THE EXERCISE:
Return all of the lines below without changing anything in them.

Extracted records:
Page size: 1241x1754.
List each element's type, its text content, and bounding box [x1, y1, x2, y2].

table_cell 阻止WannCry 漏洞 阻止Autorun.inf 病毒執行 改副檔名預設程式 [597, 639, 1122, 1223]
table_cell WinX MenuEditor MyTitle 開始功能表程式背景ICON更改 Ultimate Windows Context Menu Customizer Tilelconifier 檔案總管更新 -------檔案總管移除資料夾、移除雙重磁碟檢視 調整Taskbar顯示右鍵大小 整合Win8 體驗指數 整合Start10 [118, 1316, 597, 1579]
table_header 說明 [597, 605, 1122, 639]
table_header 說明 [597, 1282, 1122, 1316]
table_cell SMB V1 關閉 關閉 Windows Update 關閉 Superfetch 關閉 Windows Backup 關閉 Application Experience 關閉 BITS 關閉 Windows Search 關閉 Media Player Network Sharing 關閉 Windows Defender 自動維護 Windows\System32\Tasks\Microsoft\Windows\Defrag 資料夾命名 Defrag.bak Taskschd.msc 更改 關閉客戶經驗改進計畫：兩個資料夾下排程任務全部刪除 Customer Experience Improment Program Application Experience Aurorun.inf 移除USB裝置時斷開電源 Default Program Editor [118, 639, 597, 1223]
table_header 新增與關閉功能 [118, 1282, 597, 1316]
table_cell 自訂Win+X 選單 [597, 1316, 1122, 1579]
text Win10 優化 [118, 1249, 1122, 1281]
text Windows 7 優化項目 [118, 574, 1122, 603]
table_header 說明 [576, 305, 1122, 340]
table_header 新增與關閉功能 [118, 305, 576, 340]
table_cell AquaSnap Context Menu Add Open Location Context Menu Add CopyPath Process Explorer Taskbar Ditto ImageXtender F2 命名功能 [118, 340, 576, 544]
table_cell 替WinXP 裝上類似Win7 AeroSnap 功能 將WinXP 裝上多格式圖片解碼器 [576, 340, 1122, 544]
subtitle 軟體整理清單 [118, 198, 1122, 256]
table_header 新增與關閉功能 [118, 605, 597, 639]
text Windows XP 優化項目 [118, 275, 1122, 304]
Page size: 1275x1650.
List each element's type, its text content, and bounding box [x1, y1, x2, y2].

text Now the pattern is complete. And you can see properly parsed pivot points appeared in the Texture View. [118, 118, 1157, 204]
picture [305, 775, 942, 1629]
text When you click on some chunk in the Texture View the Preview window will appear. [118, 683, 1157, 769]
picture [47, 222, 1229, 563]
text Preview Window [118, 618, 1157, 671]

WRITTEN REPLY:
Page size: 1241x1754.
List each element's type, its text content, and bounding box [x1, y1, x2, y2].

table_cell 阻止WannCry 漏洞 阻止Autorun.inf 病毒執行 改副檔名預設程式 [597, 639, 1122, 1223]
table_cell WinX MenuEditor MyTitle 開始功能表程式背景ICON更改 Ultimate Windows Context Menu Customizer Tilelconifier 檔案總管更新 -------檔案總管移除資料夾、移除雙重磁碟檢視 調整Taskbar顯示右鍵大小 整合Win8 體驗指數 整合Start10 [118, 1316, 597, 1579]
table_header 說明 [597, 605, 1122, 639]
table_header 說明 [597, 1282, 1122, 1316]
table_cell SMB V1 關閉 關閉 Windows Update 關閉 Superfetch 關閉 Windows Backup 關閉 Application Experience 關閉 BITS 關閉 Windows Search 關閉 Media Player Network Sharing 關閉 Windows Defender 自動維護 Windows\System32\Tasks\Microsoft\Windows\Defrag 資料夾命名 Defrag.bak Taskschd.msc 更改 關閉客戶經驗改進計畫：兩個資料夾下排程任務全部刪除 Customer Experience Improment Program Application Experience Aurorun.inf 移除USB裝置時斷開電源 Default Program Editor [118, 639, 597, 1223]
table_header 新增與關閉功能 [118, 1282, 597, 1316]
table_cell 自訂Win+X 選單 [597, 1316, 1122, 1579]
text Win10 優化 [118, 1249, 1122, 1281]
text Windows 7 優化項目 [118, 574, 1122, 603]
table_header 說明 [576, 305, 1122, 340]
table_header 新增與關閉功能 [118, 305, 576, 340]
table_cell AquaSnap Context Menu Add Open Location Context Menu Add CopyPath Process Explorer Taskbar Ditto ImageXtender F2 命名功能 [118, 340, 576, 544]
table_cell 替WinXP 裝上類似Win7 AeroSnap 功能 將WinXP 裝上多格式圖片解碼器 [576, 340, 1122, 544]
subtitle 軟體整理清單 [118, 198, 1122, 256]
table_header 新增與關閉功能 [118, 605, 597, 639]
text Windows XP 優化項目 [118, 275, 1122, 304]
Page size: 1275x1650.
List each element's type, its text content, and bounding box [x1, y1, x2, y2].

text Now the pattern is complete. And you can see properly parsed pivot points appeared in the Texture View. [118, 118, 1157, 204]
picture [305, 775, 942, 1629]
text When you click on some chunk in the Texture View the Preview window will appear. [118, 683, 1157, 769]
picture [47, 222, 1229, 563]
text Preview Window [118, 618, 1157, 671]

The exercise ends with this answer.